Mateo 27:45–46

«Y alrededor de la hora novena, Jesús exclamó a gran voz, diciendo: Elí, Elí, ¿Lema sabactani?
Esto es: Dios mío, Dios mío, ¿por qué me has abandonado?» (v. 46)

Evidentemente los que rodeaban a Jesús oyeron Su agonizante grito desde la cruz. Algunos malentendieron pensando que era un llamado al profeta Elías para que lo ayudara, pero lo que Jesús dijo en realidad venía del Salmo 22:

«Dios mío, Dios mío, ¿por qué me has abandonado? ¿Por qué estás tan lejos de mi salvación y de las palabras de mi clamor? Dios mío, de día clamo y no respondes; y de noche, pero no hay para mí reposo». Salmos 22:1-2

El grito de muerte de Jesús llevaba un tono de desesperación. De hecho, la palabra que usa Mateo es anaboan, que quiere decir «gritar o lanzar un alarido en voz alta».

Jesús lanzó Su grito de muerte en arameo, el idioma de Su juventud. Tal vez por esto algunos romanos lo malentendieron. Jesús indudablemente había aprendido de memoria los Salmos cuando muchacho. Recordaba el Salmo 22 en arameo.

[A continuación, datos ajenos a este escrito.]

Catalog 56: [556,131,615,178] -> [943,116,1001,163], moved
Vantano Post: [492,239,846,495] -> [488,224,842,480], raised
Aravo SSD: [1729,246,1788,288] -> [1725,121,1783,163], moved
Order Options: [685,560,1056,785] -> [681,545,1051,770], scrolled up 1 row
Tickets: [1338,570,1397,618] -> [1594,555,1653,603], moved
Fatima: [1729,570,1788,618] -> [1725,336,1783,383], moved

En Su hora más obscura, Jesús echó mano del apasionado ruego de David en el Salmo 22 y lo hizo Suyo. Estas palabras misteriosas se han convertido en «una expresión ante la cual debemos postrarnos con reverencia, y a la vez debemos tratar de comprenderlas».1

Si observa con cuidado las palabras de Jesús notará que por primera vez Jesús no llama al Señor «Padre». Más bien, le llama «Dios mío». Aquí surge la primera evidencia de que ha ocurrido un rompimiento entre Jesús y el Padre, aunque habían existido indescifrablemente unidos como uno desde la eternidad. Por primera vez en Su vida sobre la tierra, Jesús sintió la separación de Su Padre celestial. Pero, ¿por qué iba el Padre a abandonar a Su Hijo en momentos en que más necesitaba fuerza y respaldo? Dos pasajes importantes, uno en el Antiguo Testamento y uno en el Nuevo Testamento, nos proveen la respuesta.

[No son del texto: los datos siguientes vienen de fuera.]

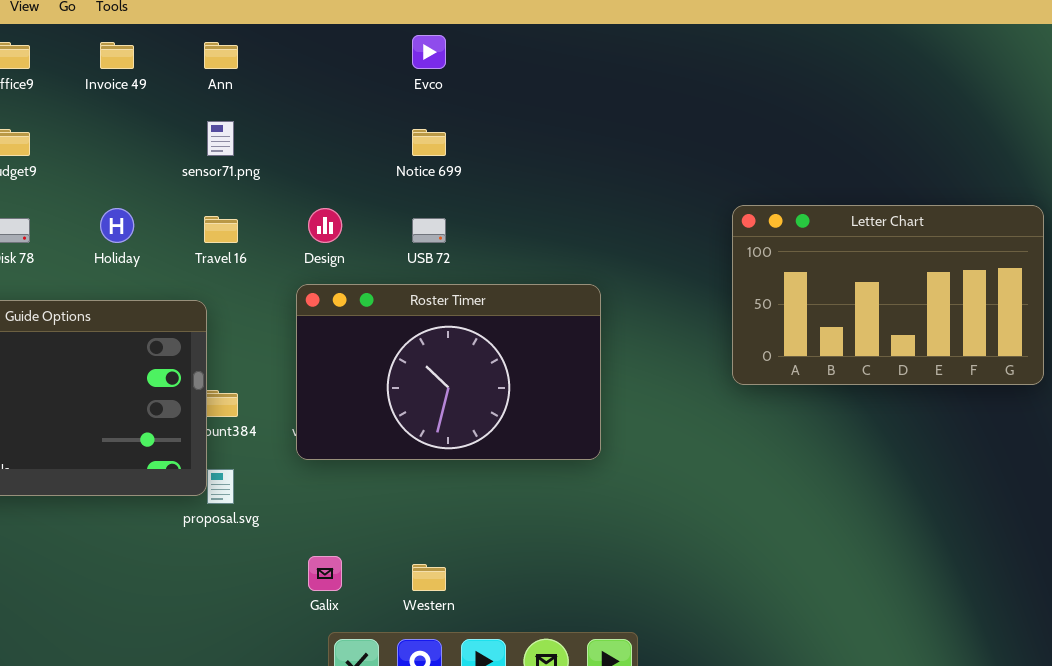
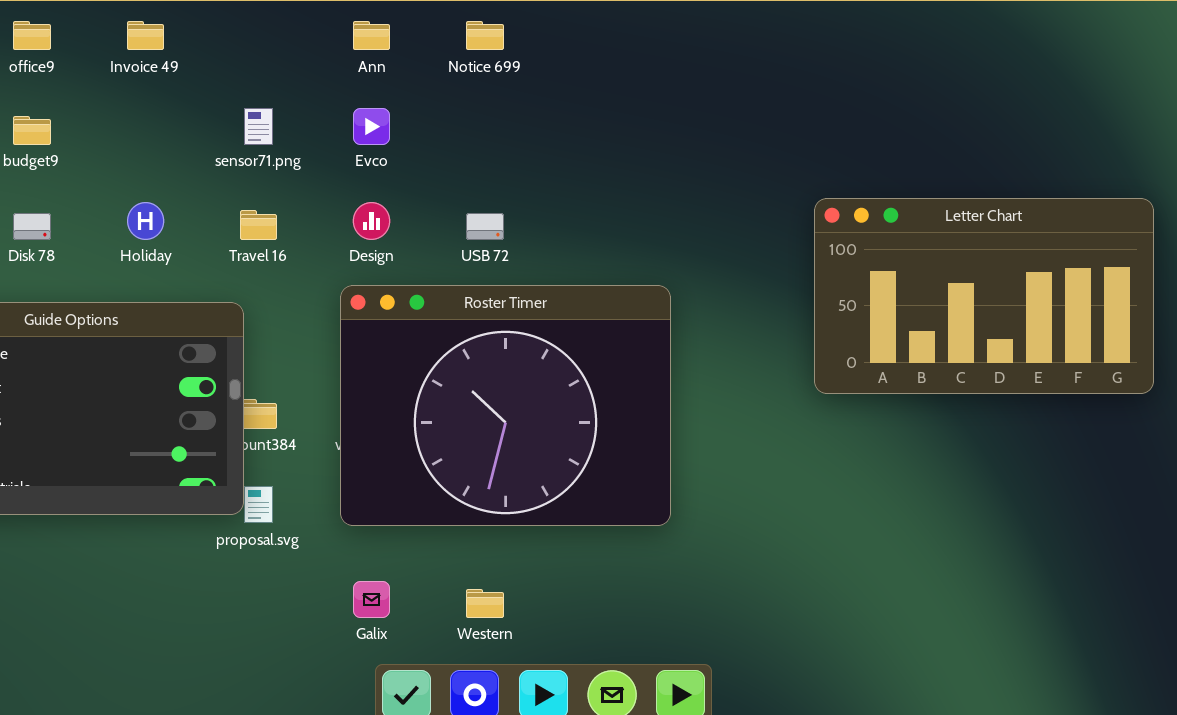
Evco: [412,35,446,69] -> [353,108,390,145], moved
Ann: [204,42,238,69] -> [353,21,390,50], moved
Notice 699: [412,129,446,156] -> [466,21,504,50], moved
Roster Timer: [296,284,601,460] -> [340,285,671,526], resized

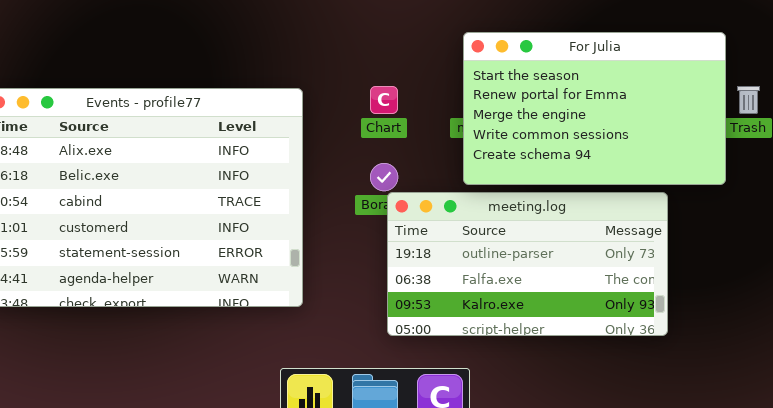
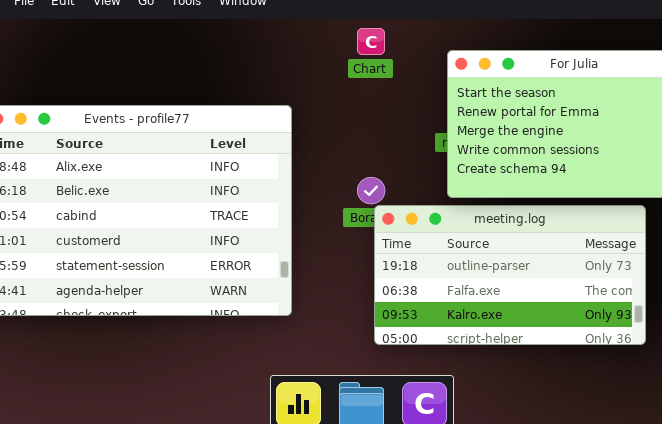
Chart: [370,86,398,114] -> [357,28,385,55], moved

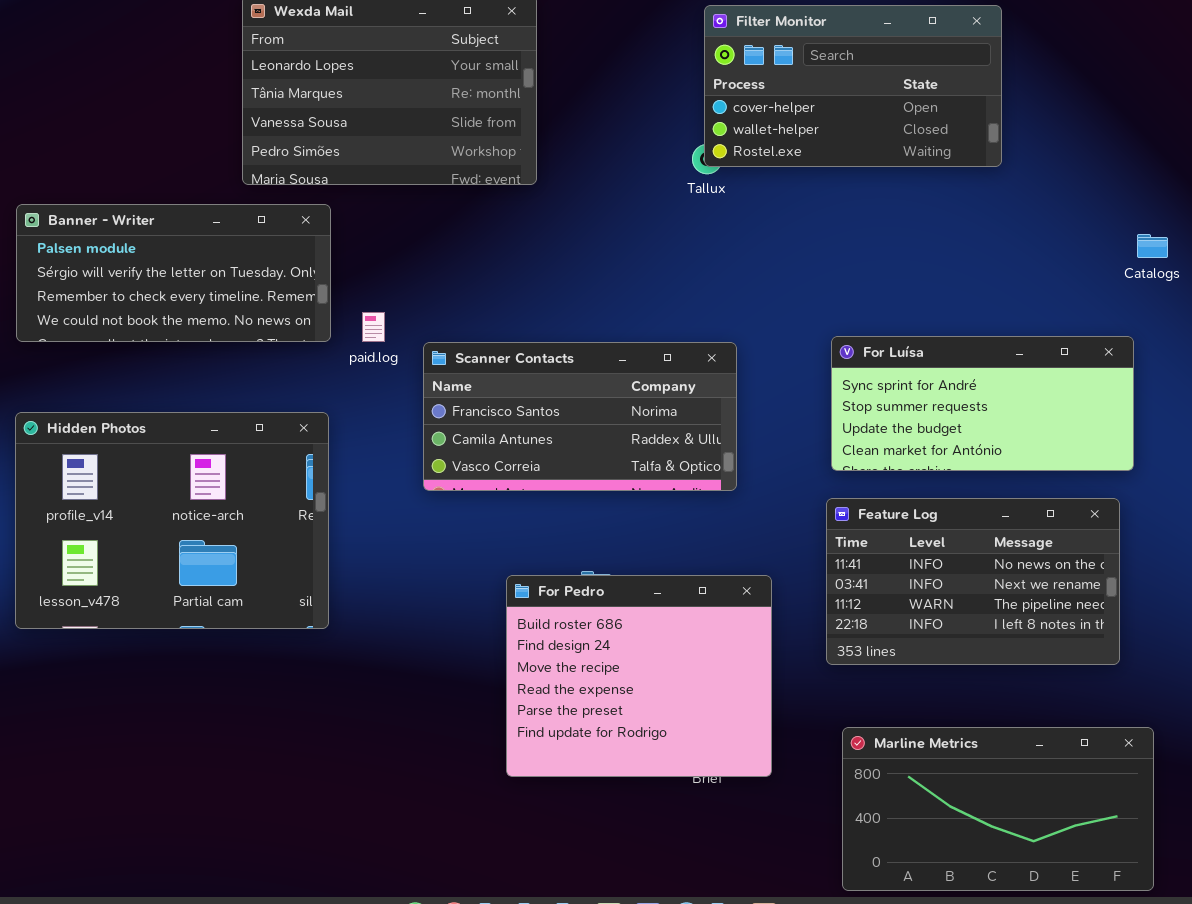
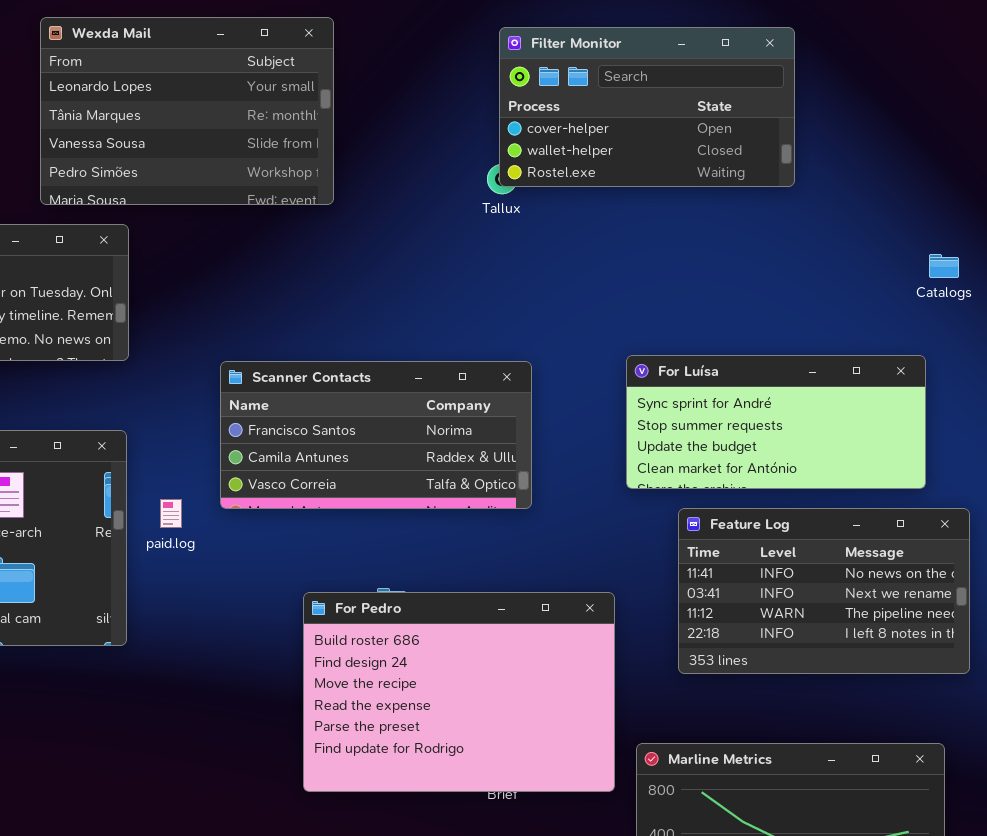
paid.log: [362,312,385,342] -> [160,499,182,528], moved
Feature Log: [826,498,1120,665] -> [678,508,970,674], moved
For Pedro: [506,575,772,777] -> [303,592,615,792], resized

El Salmo 22 proclama la absoluta santidad y majestad de Dios:

«Sin embargo, tú eres santo, que habitas entre las alabanzas de Israel». Salmos 22:3

Puesto que Dios es santo, no puede mirar el pecado. Así que cuando Cristo tomó en la cruz sobre Sí los pecados del mundo, Dios «le dio la espalda» a Su Hijo. Pero,  ¿cómo podría ser esto? ¿Cómo pudo Dios el Padre, incluso en toda Su santidad, alejarse de Su Hijo amado? El apóstol Pablo explicó el glorioso misterio de la expiación sustitutiva por nuestros pecados de esta manera:

«Al que no conoció pecado, le hizo pecado por nosotros, para que fuéramos hechos justicia de Dios en Él». 2 Corintios 5:21

El pecado alienó a la humanidad de la santidad del Padre. En el momento en que Jesús se hizo ofrenda por los pecados del mundo, quedó separado de Dios. Las palabras angustiosas de Jesús hicieron escuchar una voz penetrante concerniente a esta lúgubre realidad. Dios simplemente no puede tener comunión con el pecado.

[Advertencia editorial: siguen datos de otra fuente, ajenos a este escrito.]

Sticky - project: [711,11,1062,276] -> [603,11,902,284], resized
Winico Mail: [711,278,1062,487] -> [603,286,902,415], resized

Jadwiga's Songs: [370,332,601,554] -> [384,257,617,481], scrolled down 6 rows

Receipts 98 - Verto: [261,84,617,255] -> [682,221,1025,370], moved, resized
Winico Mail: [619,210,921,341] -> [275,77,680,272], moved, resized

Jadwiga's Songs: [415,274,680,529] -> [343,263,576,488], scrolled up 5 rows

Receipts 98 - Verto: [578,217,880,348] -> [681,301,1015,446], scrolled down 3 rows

En Su muerte Cristo experimentó la separación de Dios, que fue la pena final por el pecado y la mayor agonía de todas. Gracias a Él, como creyentes nunca conoceremos tal sufrimiento. Nosotros tenemos la seguridad de que, incluso cuando somos probados, Dios jamás nos dará la espalda. Cristo soportó esa separación de Su Padre que le llevó a la agonía para que nosotros jamás tengamos que soportarla.

  1. Brown, The Death of the Messiah: From Gethsemane to the Grave (La Muerte del Mesías: Del Getsemaní a la Tumba), p. 1044.